13.2 Derivability

Derivability is the formal relation between assumptions and conclusions. It tells us when a formula can be obtained by applying the rules of a proof system.

We write:

\Gamma \vdash A

to mean that $A$ is derivable from the assumptions in $\Gamma$ .

Here $\Gamma$ is a collection of formulas. It may contain one formula, many formulas, or no formulas at all.

For example:

p,\ p \to q \vdash q

means that $q$ can be derived from $p$ and $p \to q$ .

Derivability from No Assumptions

When there are no assumptions, we write:

\vdash A

This means that $A$ is a theorem of the proof system.

For example, in ordinary propositional logic:

\vdash A \to A

This formula can be proved without assuming $A$ permanently.

A theorem is therefore a formula whose proof is closed. It depends only on the rules and axioms of the system.

Derivability from Assumptions

Most mathematical reasoning begins with assumptions.

If we assume:

A

then we can immediately derive:

A

So:

A \vdash A

This is the identity or assumption principle.

If we assume both:

A

and

A \to B

then by modus ponens we can derive:

B

Therefore:

A,\ A \to B \vdash B

This is one of the simplest examples of derivability.

Weakening

Weakening says that adding extra assumptions does not destroy a derivation.

If:

\Gamma \vdash A

then:

\Gamma, B \vdash A

The idea is simple.
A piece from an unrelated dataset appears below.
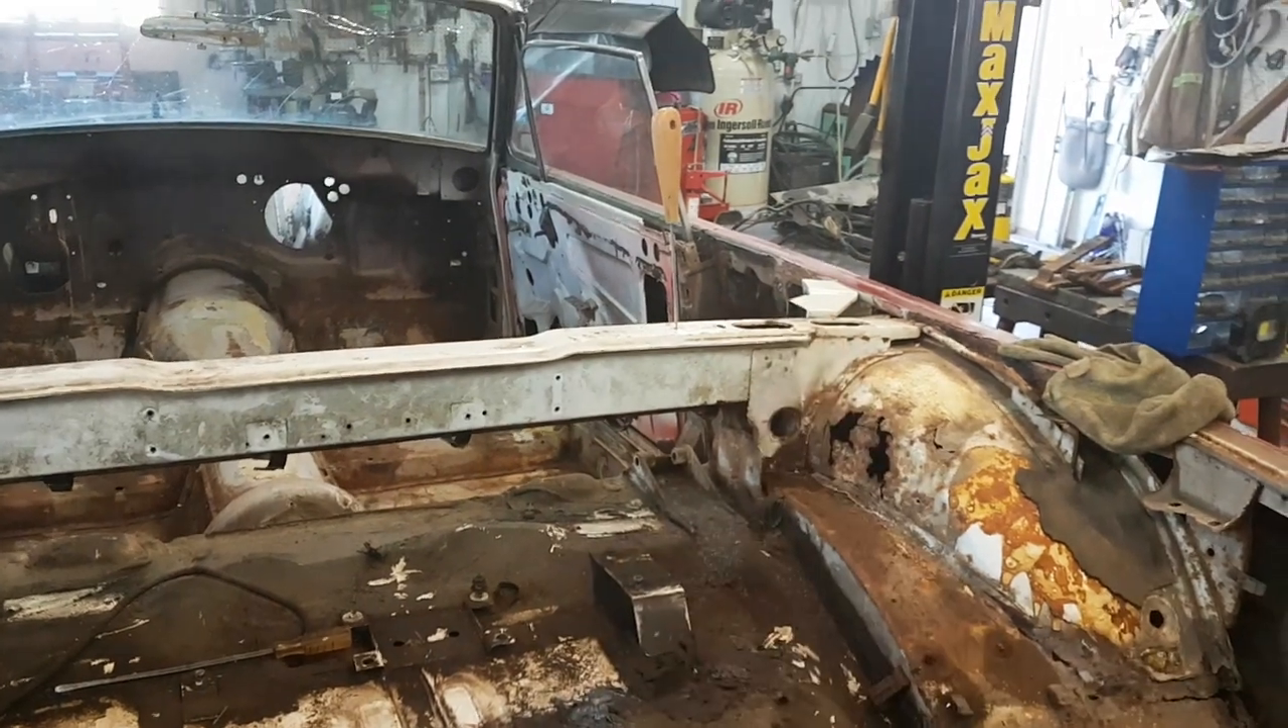But for the most part, other than the windows and the trim around the front windows, the front window rather, and the door windows, this car is pretty much stripped.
If $A$ was already derivable from $\Gamma$ , then giving yourself one more assumption $B$ cannot make the old proof invalid.

Example:

p \vdash p

Therefore:

p,\ q \vdash p

The assumption $q$ is unused, but it is allowed.

Cut

Cut expresses chaining of derivations.

If:

\Gamma \vdash A

and:

\Delta, A \vdash B

then:

\Gamma, \Delta \vdash B

The formula $A$ works as an intermediate result.

You can read this as: if $\Gamma$ proves $A$ , and $A$ together with $\Delta$ proves $B$ , then $\Gamma$ together with $\Delta$ proves $B$ directly.

Example:

p \vdash p

and:

p,\ p \to q \vdash q

So:

p,\ p \to q \vdash q

In larger systems, cut is important because it describes composition of proofs.

Monotonicity

Derivability is usually monotone with respect to assumptions.

If:

\Gamma \subseteq \Delta

and:

\Gamma \vdash A

then:

\Delta \vdash A

This says that expanding the assumption set preserves derivability.

For ordinary classical and intuitionistic logics, monotonicity holds. In some non-classical logics, such as relevance logic or linear logic, assumptions are treated more carefully, so this property may need adjustment.

Derived Rules

A rule is derived if it is not primitive, but can be justified using the primitive rules.

For example, suppose the system has conjunction elimination:

\frac{A \land B}{A}

and:

\frac{A \land B}{B}

Then from $A \land B$ , we may derive $B \land A$ :

\frac{ \frac{A \land B}{B} \qquad \frac{A \land B}{A} }{ B \land A }

using conjunction introduction.

So the rule:

\frac{A \land B}{B \land A}

is a derived rule.

Derived rules are useful because they shorten proofs. They do not increase the real strength of the system, since each use can be expanded into primitive steps.

Admissible Rules

An admissible rule is a rule that preserves provability, even if it cannot always be inserted as a direct derived proof step.

A rule of the form:

\frac{A}{B}

is admissible if whenever $A$ is provable, $B$ is also provable.

Derived rules are admissible, but admissible rules need not be derived.

This distinction matters in proof theory, especially for systems where the shape of proofs is important.

Derivability and Proof Search

Derivability can be read in two directions.

From top to bottom, it describes proof checking. Given a proposed derivation, we verify each step.

From bottom to top, it describes proof search. Given a goal $A$ , we ask which rule could have produced it.

For example, to prove:

A \land B

a natural strategy is to prove $A$ and prove $B$ separately:

\frac{A \qquad B}{A \land B}

To prove:

A \to B

a natural strategy is to assume $A$ temporarily and try to prove $B$ :

\frac{ \begin{array}{c} [A] \ \vdots \ B \end{array} }{ A \to B }

This goal-directed reading is the basis of proof assistants and automated theorem provers.

Derivability and Semantics

Derivability is syntactic. It depends on proof rules.

Semantic consequence is written:

\Gamma \models A

and means that every interpretation making all formulas in $\Gamma$ true also makes $A$ true.

A good proof system connects these two relations.

Soundness says:

\Gamma \vdash A \quad \Longrightarrow \quad \Gamma \models A

Completeness says:

\Gamma \models A \quad \Longrightarrow \quad \Gamma \vdash A

Together, they show that formal derivability matches semantic consequence.